Etteilla, the pseudonym of Jean-Baptiste Alliette (1 March 1738 – 12 December 1791), was the French occultist and tarot-researcher, who was the first to develop an interpretation concept for the tarot cards and made a significant contribution to the esoteric development of the tarot cards to a wide audience (from 1783), and therefore the first professional tarot occultist known to history who made his living by card divination.

Etteilla also influenced the French divination professional Marie Anne Lenormand. In the years 1783-1785 Etteilla published his work Manière de se récréer avec le jeu de cartes nommées tarots, which is still considered the standard reference work of Tarot cartomancy. Etteilla published his ideas of the correspondences between the tarot, astrology, and the four classical elements and four humors, and in 1789 he published his own tarot deck, which differed significantly from the classic tarots in terms of structure and card designations.

Personal life

Aside from the birth certificate recording his birth in Paris in 1738, very little is known about Jean-Baptiste Alliette's youth. His father was a maître rôtisseur, a caterer, and his mother was a seed merchant.

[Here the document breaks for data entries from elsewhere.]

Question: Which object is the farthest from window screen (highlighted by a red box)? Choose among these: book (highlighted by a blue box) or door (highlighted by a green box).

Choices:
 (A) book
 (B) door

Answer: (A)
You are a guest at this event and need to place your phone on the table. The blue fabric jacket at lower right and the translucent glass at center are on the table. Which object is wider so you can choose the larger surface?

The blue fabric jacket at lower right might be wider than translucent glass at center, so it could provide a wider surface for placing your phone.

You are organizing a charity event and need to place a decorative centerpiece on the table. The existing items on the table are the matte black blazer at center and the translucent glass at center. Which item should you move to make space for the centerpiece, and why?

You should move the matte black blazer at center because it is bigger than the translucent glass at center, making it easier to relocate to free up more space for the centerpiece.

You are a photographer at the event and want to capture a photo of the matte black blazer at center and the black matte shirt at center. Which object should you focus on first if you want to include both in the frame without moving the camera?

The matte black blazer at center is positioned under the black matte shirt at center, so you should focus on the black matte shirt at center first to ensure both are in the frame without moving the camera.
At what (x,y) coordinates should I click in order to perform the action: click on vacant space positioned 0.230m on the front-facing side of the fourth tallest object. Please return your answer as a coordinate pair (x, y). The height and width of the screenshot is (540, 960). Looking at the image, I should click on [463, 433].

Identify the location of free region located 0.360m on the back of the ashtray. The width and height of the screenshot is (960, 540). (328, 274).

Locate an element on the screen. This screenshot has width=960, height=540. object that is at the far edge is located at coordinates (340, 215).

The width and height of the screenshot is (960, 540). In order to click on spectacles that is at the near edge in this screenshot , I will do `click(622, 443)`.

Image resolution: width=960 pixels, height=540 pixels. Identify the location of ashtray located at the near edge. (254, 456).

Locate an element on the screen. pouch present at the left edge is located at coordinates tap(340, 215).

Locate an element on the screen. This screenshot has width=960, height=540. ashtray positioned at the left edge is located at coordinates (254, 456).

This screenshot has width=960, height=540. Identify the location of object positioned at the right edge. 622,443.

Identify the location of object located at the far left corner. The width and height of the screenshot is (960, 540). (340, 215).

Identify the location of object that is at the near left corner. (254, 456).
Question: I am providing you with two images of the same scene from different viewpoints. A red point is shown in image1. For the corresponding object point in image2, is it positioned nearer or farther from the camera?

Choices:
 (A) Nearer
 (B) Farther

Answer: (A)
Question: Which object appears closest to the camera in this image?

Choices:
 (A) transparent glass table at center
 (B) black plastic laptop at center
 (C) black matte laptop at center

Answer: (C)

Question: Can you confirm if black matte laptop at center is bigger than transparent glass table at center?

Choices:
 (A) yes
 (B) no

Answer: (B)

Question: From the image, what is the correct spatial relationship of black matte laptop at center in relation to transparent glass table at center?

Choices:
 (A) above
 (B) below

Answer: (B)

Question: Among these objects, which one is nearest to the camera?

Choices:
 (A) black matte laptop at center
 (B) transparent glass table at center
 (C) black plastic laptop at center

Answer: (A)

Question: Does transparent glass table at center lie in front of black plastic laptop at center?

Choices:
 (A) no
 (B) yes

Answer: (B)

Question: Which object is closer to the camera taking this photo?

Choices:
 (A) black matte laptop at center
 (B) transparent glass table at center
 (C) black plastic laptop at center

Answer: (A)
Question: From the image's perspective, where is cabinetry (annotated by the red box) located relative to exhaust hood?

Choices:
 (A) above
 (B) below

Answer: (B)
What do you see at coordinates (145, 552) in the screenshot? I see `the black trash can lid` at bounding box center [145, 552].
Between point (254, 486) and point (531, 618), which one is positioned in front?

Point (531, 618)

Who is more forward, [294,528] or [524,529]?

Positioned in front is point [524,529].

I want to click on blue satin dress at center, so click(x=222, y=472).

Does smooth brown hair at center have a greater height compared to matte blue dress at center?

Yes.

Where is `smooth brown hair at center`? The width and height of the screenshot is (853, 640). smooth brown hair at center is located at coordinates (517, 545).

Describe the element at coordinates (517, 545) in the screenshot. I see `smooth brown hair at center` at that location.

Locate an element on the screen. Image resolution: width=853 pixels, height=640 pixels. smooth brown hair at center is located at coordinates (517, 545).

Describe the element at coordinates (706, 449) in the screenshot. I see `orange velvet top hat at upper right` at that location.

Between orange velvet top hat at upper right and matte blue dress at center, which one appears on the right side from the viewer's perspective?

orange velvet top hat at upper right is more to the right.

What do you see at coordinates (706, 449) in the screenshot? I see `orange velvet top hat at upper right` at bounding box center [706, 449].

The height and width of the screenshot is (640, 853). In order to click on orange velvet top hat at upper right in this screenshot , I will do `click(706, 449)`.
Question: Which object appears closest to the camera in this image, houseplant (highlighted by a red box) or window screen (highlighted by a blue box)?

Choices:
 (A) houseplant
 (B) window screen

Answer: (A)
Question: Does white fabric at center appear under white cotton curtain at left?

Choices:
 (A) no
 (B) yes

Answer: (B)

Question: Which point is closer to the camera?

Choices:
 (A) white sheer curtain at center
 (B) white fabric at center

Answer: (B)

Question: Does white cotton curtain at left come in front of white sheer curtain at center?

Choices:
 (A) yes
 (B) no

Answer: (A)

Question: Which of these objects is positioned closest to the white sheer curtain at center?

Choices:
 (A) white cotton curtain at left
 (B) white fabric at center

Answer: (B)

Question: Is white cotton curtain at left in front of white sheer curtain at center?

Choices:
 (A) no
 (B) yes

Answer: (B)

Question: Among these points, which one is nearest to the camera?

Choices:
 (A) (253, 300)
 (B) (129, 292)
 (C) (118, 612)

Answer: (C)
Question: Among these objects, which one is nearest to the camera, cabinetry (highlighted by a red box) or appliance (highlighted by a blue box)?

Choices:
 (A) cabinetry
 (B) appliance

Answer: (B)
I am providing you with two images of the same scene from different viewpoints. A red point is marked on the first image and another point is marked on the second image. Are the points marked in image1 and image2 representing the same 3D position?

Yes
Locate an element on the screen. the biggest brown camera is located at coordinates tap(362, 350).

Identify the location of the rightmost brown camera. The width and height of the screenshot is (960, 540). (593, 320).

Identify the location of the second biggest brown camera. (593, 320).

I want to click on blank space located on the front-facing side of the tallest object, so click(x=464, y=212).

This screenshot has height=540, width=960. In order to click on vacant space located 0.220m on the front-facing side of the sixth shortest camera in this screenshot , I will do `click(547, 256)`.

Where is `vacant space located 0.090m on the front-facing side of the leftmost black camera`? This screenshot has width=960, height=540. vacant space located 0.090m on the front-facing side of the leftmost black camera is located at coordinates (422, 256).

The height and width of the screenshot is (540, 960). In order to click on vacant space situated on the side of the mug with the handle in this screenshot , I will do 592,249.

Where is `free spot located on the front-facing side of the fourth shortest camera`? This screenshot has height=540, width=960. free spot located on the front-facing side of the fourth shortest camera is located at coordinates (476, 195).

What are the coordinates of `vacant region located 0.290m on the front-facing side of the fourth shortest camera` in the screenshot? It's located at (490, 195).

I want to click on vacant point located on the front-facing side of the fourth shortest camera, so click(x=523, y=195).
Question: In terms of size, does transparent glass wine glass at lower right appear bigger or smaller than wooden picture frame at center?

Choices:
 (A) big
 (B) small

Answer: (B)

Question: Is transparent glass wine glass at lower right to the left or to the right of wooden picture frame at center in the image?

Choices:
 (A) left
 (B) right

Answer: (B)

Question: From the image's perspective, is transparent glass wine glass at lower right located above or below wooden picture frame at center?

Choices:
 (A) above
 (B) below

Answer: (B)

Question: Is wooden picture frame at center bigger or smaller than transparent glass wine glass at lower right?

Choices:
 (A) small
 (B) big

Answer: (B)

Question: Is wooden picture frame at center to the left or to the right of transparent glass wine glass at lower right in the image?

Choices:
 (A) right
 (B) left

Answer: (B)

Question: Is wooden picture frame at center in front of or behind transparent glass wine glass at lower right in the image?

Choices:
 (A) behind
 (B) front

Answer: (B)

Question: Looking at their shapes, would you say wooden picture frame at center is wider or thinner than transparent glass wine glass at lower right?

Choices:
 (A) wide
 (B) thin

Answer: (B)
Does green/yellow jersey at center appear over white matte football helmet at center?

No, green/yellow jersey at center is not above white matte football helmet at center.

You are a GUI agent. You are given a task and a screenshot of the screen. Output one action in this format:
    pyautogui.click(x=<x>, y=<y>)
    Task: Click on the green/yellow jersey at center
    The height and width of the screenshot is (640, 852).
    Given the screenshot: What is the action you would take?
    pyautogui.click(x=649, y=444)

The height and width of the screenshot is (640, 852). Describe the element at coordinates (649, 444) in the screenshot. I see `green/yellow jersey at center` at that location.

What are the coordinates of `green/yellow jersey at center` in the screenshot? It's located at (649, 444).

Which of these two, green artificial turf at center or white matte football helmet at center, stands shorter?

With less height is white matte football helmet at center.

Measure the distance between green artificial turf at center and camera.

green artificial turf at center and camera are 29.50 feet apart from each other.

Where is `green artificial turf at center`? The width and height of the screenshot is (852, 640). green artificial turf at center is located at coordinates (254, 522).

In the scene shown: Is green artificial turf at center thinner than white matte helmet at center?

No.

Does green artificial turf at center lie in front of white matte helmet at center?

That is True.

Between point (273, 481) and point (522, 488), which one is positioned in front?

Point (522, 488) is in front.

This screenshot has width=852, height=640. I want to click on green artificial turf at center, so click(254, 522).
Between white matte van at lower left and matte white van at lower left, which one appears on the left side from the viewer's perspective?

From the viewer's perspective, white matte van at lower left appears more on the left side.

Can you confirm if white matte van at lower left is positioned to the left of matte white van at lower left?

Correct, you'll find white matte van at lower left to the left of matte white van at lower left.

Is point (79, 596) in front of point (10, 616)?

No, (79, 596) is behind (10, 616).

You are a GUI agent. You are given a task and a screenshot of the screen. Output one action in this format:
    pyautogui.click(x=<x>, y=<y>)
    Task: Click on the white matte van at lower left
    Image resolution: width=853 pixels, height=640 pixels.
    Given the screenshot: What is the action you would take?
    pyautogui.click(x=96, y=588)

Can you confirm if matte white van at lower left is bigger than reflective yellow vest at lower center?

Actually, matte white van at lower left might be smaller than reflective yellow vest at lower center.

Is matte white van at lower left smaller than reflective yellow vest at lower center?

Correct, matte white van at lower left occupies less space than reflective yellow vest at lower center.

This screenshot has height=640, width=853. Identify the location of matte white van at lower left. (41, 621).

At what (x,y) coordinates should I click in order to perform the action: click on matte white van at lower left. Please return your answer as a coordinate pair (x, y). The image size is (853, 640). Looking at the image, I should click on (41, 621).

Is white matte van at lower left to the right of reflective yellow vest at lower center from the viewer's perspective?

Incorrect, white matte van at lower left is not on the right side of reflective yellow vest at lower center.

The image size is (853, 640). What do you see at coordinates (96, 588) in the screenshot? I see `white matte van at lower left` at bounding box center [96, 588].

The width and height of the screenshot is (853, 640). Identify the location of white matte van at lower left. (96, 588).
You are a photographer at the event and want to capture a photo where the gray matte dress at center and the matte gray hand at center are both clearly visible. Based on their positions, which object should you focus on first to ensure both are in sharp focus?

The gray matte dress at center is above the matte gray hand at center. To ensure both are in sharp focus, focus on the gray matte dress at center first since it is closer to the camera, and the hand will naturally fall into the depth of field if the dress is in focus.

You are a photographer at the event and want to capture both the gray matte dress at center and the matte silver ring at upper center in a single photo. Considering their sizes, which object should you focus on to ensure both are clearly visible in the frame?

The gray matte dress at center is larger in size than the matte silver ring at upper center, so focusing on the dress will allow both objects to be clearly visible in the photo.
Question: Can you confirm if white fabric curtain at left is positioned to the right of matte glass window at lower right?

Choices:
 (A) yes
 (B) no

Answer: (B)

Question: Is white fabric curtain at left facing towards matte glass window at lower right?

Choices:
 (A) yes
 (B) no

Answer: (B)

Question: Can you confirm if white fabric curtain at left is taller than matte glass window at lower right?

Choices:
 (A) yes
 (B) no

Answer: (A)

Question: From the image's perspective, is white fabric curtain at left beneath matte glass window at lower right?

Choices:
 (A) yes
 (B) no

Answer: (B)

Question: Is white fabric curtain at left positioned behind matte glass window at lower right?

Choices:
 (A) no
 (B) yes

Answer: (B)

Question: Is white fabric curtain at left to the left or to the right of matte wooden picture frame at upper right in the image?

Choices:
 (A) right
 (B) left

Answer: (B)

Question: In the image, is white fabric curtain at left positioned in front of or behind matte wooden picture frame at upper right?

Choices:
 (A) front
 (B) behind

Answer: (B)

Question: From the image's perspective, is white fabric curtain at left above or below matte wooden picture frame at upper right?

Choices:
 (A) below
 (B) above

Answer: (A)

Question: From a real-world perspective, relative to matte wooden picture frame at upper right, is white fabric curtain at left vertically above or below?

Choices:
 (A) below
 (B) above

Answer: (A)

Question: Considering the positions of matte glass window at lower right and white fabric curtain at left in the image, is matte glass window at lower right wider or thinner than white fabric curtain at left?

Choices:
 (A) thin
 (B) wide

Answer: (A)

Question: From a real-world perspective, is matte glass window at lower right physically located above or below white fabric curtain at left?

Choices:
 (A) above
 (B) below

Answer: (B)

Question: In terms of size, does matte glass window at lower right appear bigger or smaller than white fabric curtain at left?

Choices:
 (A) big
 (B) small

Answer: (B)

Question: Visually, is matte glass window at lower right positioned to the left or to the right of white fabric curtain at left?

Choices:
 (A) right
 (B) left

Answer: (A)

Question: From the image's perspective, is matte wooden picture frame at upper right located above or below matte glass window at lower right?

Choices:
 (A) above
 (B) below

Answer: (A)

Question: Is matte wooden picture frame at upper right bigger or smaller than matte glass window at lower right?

He married Jeanne Vattier in 1763, a marriage that lasted half a decade, during which he worked as a seed merchant, before publishing his first book in 1770. "Etteilla" is simply the reverse of his surname.

Work

His first book, Etteilla, ou maniere de se récréer avec un jeu de cartes (1770) was a discourse on the usage of regular playing cards (the piquet deck, a shortened deck of 32 cards used in gaming, with the addition of an "Etteilla" card). Features included the "spread", or disposition on the table, and strictly assigned meanings to each card both in regular and in reversed positions, characteristics that are still central to tarot divination today. In his preface, "Etteilla" explained that he had learned his system from an Italian; it remains unclear to what extent his assigned symbology was his own contribution. The book was reprinted the following year. He was working as a printseller, but from this time, approximately, he earned his livelihood by working as a consultant, teacher and author.

In 1781 the French Swiss Protestant clergyman and occultist Antoine Court de Gébelin published in his massive work Le Monde primitif his idea that the Tarot was actually an ancient Egyptian book of arcane wisdom; his work included an essay by the Comte de Mellet who first called tarot cards the Book of Thoth and, crucially, claimed that the Egyptians used the cards for fortune-telling and described what purported to be their method of divination.

There is no evidence to support the notion that tarot has an Egyptian lineage but, influenced by de Gébelin, Etteilla responded with another book, Manière de se récréer avec le jeu de cartes nommées tarots ("Way to recreate yourself with the deck of cards called tarots") in 1783. It was the first book of methods of divination by Tarot. In the book, Etteilla claimed that he had been introduced to the art of cartomancy in 1751, long before the appearance of Court de Gebelin's work.

In 1788 he formed Société des Interprètes du Livre de Thot, a group of French-speaking correspondents through which he continued to discuss his ideas about tarot interpretation. The next year he published a special deck for divination that syncretized his ideas with older forms of French cartomancy. This was the first deck of cards specifically designed for occult purposes.

In 1790, Etteilla founded the Nouvelle Ecole de Magie (New School of Magic). Later that year, he published Cours théorique et pratique du Livre du Thot (Theoretical and practical course from the Book of Thoth), which includes his reworkings of what would later be called the Major Arcana and Minor Arcana, as well as the introduction of the four elements and astrology.